The experimentally known split (3 + 2) five‐electron donor bicyclo[3.2.1]octa‐2,6‐dien‐4‐yl (bcod) ligand provides a flexible alternative to the rigid planar cyclopentadienyl (Cp) ligand. In this connection, the structures and energetics of the binuclear iron carbonyl complexes (bcod) 2 Fe 2 (CO) n (n = 4, 3, 2, 1) have been investigated by density functional theory for comparison with the corresponding Cp 2 Fe 2 (CO) n derivatives.
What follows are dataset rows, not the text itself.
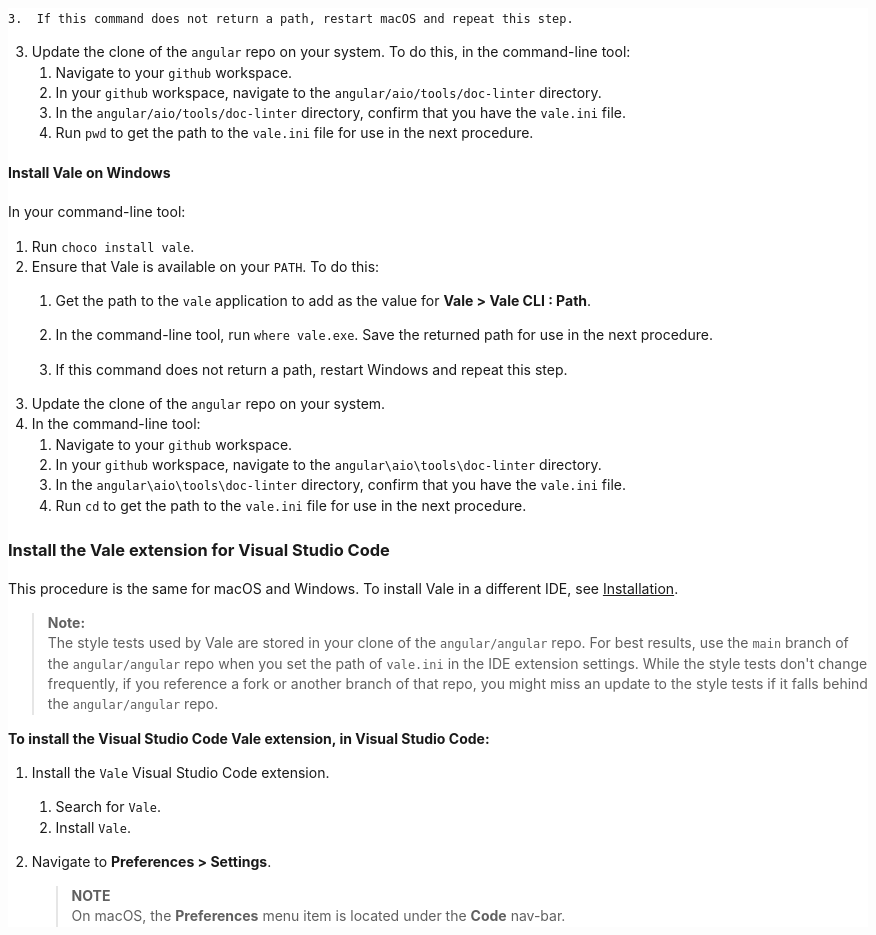     3.  If this command does not return a path, restart macOS and repeat this step.
3.  Update the clone of the `angular` repo on your system. To do this, in the command-line tool:
    1.  Navigate to your `github` workspace.
    2.  In your `github` workspace, navigate to the `angular/aio/tools/doc-linter` directory.
    3.  In the `angular/aio/tools/doc-linter` directory, confirm that you have the `vale.ini` file.
    4.  Run `pwd` to get the path to the `vale.ini` file for use in the next procedure.




#### Install Vale on Windows

In your command-line tool:




1.  Run `choco install vale`.
2.  Ensure that Vale is available on your `PATH`. To do this:
    1.  Get the path to the `vale` application to add as the value for **Vale > Vale CLI : Path**.
    2.  In the command-line tool, run `where vale.exe`.
        Save the returned path for use in the next procedure.

    3.  If this command does not return a path, restart Windows and repeat this step.
3.  Update the clone of the `angular` repo on your system.
4.  In the command-line tool:
    1.  Navigate to your `github` workspace.
    2.  In your `github` workspace, navigate to the `angular\aio\tools\doc-linter` directory.
    3.  In the `angular\aio\tools\doc-linter` directory, confirm that you have the `vale.ini` file.
    4.  Run `cd` to get the path to the `vale.ini` file for use in the next procedure.




### Install the Vale extension for Visual Studio Code

This procedure is the same for macOS and Windows.
To install Vale in a different IDE, see [Installation][ValeDocsValeCliInstallation].

> **Note:** <br />
> The style tests used by Vale are stored in your clone of the `angular/angular` repo.
> For best results, use the `main` branch of the `angular/angular` repo when you set the path of `vale.ini` in the IDE extension settings.
> While the style tests don't change frequently, if you reference a fork or another branch of that repo,
> you might miss an update to the style tests if it falls behind the `angular/angular` repo.




**To install the Visual Studio Code Vale extension, in Visual Studio Code:**

1.  Install the `Vale` Visual Studio Code extension.
    1.  Search for `Vale`.
    2.  Install `Vale`.
2.  Navigate to **Preferences > Settings**.
    
    > **NOTE** <br />
    > On macOS, the **Preferences** menu item is located under the **Code** nav-bar.


[AioGuideDocsStyleGuide]: https://angular.io/guide/docs-style-guide "Angular documentation style guide | Angular"
[AioMain]: https://angular.io "Angular"
[AioToolsDocLinterReadmeInstallValeInYourVsCodeIde]: #install-vale-in-your-vs-code-ide "Install Vale | "
[BrewMain]: https://brew.sh "homebrew"
[Chocolatey]: https://chocolatey.org/ "Chocolatey"
[GithubAngularAngular]: https://github.com/angular/angular "angular/angular | GitHub"
[GithubAngularAngularIssuesNewAssigneesLabelsTemplate3DocsBugYaml]: https://github.com/angular/angular/issues/new?assignees=&labels=&template=3-docs-bug.yaml "Issue: Docs or angular.io Bug Report | angular/angular | GitHub"
[GithubAngularAngularTreeMainAioAngularDocumentationProjectHttpsangulario]: https://github.com/angular/angular/tree/main/aio#angular-documentation-project-httpsangulario "Angular documentation project [AioMain] | angular/angular/aio | GitHub"
[GoogleDevelopersStyle]: https://developers.google.com/style "About this guide | Google developer documentation style guide | Google Developers"
[ValeDocsValeCliInstallation]: https://vale.sh/docs/vale-cli/installation "Installation | Vale.sh"
[ValeMain]: https://vale.sh "Vale.sh"
[WikipediaWikiLintSoftware]: https://en.wikipedia.org/wiki/Lint_%28software%29 "Lint (software) | Wikipedia"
The cis and trans doubly CO‐bridged (bcod) 2 Fe 2 (μ‐CO) 2 (CO) 2 structures are the lowest energy tetracarbonyl structures, similar to the Cp 2 Fe 2 (CO) 4 system. However, an unbridged (bcod) 2 Fe 2 (CO) 4 isomer lies only ~1 kcal/mol in energy above the doubly bridged isomers. The flexibility of the bcod ligand leads to low‐energy singlet and triplet spin state structures with agostic hydrogen atoms for the unsaturated (bcod) 2 Fe 2 (CO) n (n = 3, 2, 1) systems. Analogous structures are not found in the corresponding Cp 2 Fe 2 (CO) n systems with the rigid Cp ligand. Such structures, effectively involving donation of an electron pair from an olefinic C‐H bond to an iron atom through three‐center two‐electron C‐H‐Fe bonding, are energetically competitive with isomeric structures with metal‐metal multiple bonds.